Well… there are other reasons why I should be thankful I guess. Some people can’t conceive so I am fortunate to be given the opportunity, even though adoption seems like a pretty good option now for remaining 5 children I wanted! Also, there is the whole enjoyment of seeing people light up when they cast their eyes upon my bulging belly. I am usually perceived as a sign of hope because I carry a future citizen of our planet earth. Then there is the intriguing and often unpredictable belly rubs that I get in anticipation of a kick. I was uncomfortable with this at first but it brings such joy to people’s eyes that I cannot resist to smile and shut up. So what if some random 40-year-old-gentleman is rubbing my belly… I am pretty sure there is NOTHING sexual about it. I think…I hope.
 
Finally, I wanted to rant about one more thing. With the ever increasing use of technology in all its forms, humanity can now predict the weather, the next major world war and even the possible fluctuations of the stock market- but why can’t we figure out a way to predict the exact date of delivery for a baby? I was told that women gestate for 40 weeks- that’s 10 months and hey, I only signed up for 9!! Also, I was asked to start counting from the date of my last menstrual cycle… why?

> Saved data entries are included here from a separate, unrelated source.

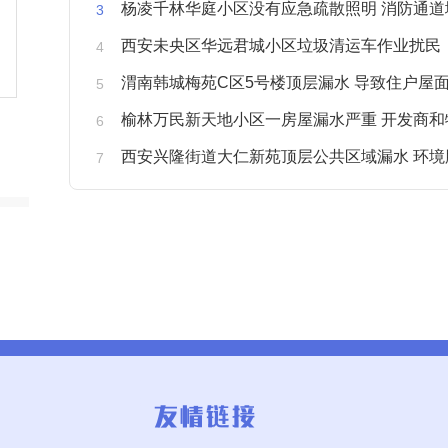
杨凌千林华庭小区没有应急疏散照明 消防通道
西安未央区华远君城小区垃圾清运车作业扰民
渭南韩城梅苑C区5号楼顶层漏水 导致住户屋面被
榆林万民新天地小区一房屋漏水严重 开发商和物业不予
西安兴隆街道大仁新苑顶层公共区域漏水 环境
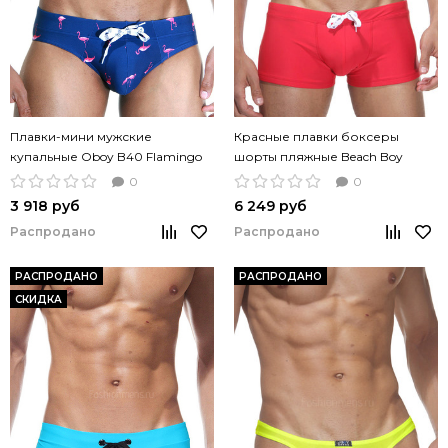
Плавки-мини мужские
Красные плавки боксеры
купальные Oboy B40 Flamingo
шорты пляжные Beach Boy
Swim Boxer Red
0
0
3 918 руб
6 249 руб
Распродано
Распродано
РАСПРОДАНО
РАСПРОДАНО
СКИДКА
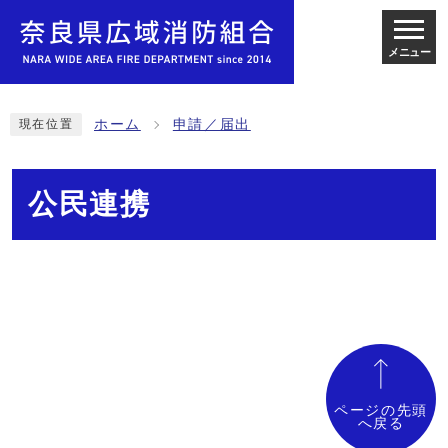
メニュー
ホーム
申請／届出
現在位置
公民連携
ページの先頭
へ戻る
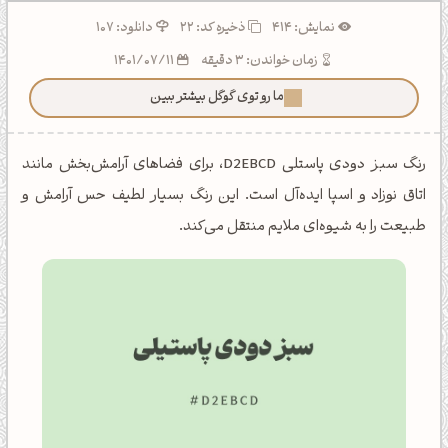
نمایش: 414
ذخیره کد:
22
دانلود: 107
زمان خواندن: 3 دقیقه
1401/07/11
ما رو توی گوگل بیشتر ببین!
رنگ سبز دودی پاستلی D2EBCD، برای فضاهای آرامش‌بخش مانند
اتاق نوزاد و اسپا ایده‌آل است. این رنگ بسیار لطیف حس آرامش و
طبیعت را به شیوه‌ای ملایم منتقل می‌کند.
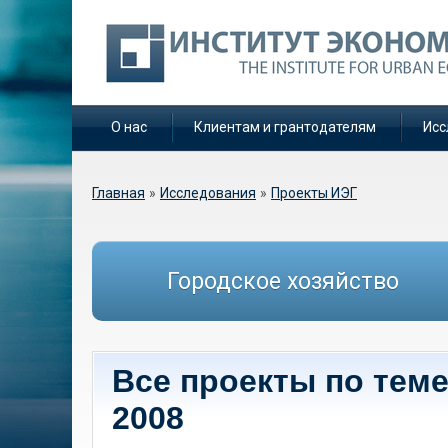
О нас
Клиентам и грантодателям
Исс
Вы здесь
Главная
»
Исследования
»
Проекты ИЭГ
Городское хозяйство
Все проекты по тем
2008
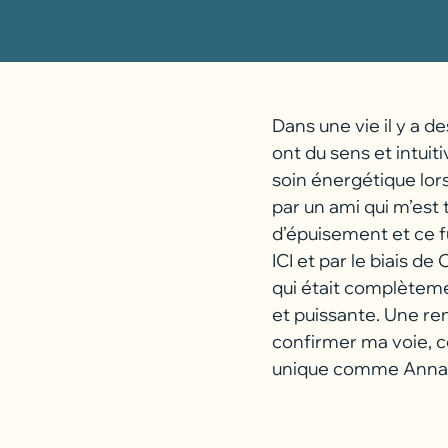
Dans une vie il y a d
ont du sens et intuit
soin énergétique lor
par un ami qui m’est 
d’épuisement et ce fû
ICI et par le biais d
qui était complèteme
et puissante. Une re
confirmer ma voie, ce
unique comme Annai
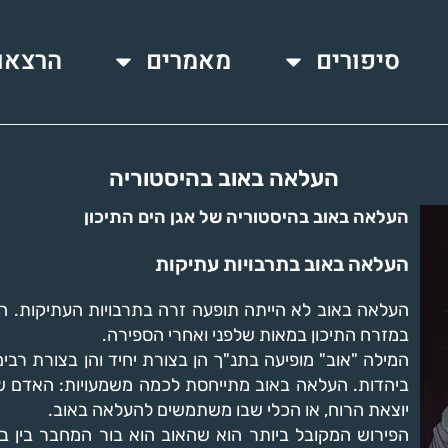
סיפורים
מאמרים
הרצאו
העלאה באוב בהיסטוריה
העלאה באוב בהיסטוריה של אגן הים התיכון
העלאה באוב בתרבויות עתיקות
העלאה באוב לא הייתה תופעה זרה בתרבויות העתיקות. היא
במזרח התיכון במאות שלפני ואחרי הספירה.
המילה "אוב" מופיעה בתנ"ך הן בצורת יחיד והן בצורת רבי
ביהדות. העלאה באוב מתייחסת לכמה משמעויות: האדם ש
יוצאת הרוח, או הכלי שבו משתמשים להעלאה באוב.
הפירוש המקובל ביותר הוא שהאוב הוא בור המחבר בין בע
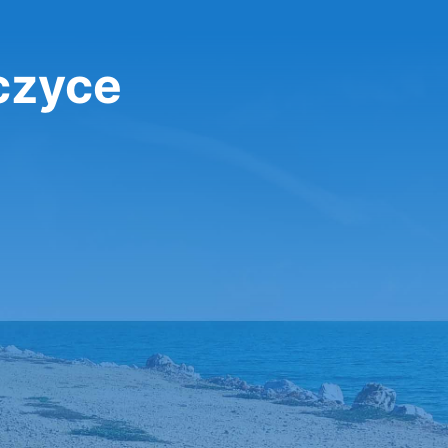
تأجير سيارة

I was not pregnant then, believe me, I actually got my period! Also, I was told that the first ultrasound is the most accurate in informing us of how many weeks I am pregnant. I go for my first ultrasound thinking I am 5 weeks preggo and lo and behold- nope, I am 8 weeks already!!! What? That doesn’t make sense! My husband and I weren’t even in the same country at the perceived point of the alleged conception. Now forums, Google and my doctor are saying that the baby can come anytime after 35 weeks… so I have to literally pack a towel in my bag in case my water breaks (how embarrassing if it happens at work- which is why most sane pregnant women take an early mat leave- who wants to “gush” while at work???)
 
I am honestly scared. I don’t know if I can stretch far enough to accommodate the enormous, disproportionate and obese skull of my baby. I know it is natural and that women (some kids in other countries) do it all the time but my hole might be freakishly smaller and I might end up with 1000 stitches. I am exaggerating of course but no one has fears that are realistic. Partially, this is due to being a first time mom. Apparently, it is easier the second time around which can be a totally different experience… because wouldn’t you know it but every pregnancy for each woman is different. So you think you own it… you think you know it all… you think you can predict the feeling… then BAM- new complications and new experiences hit you. Wow… motherhood is charming, isn’t it?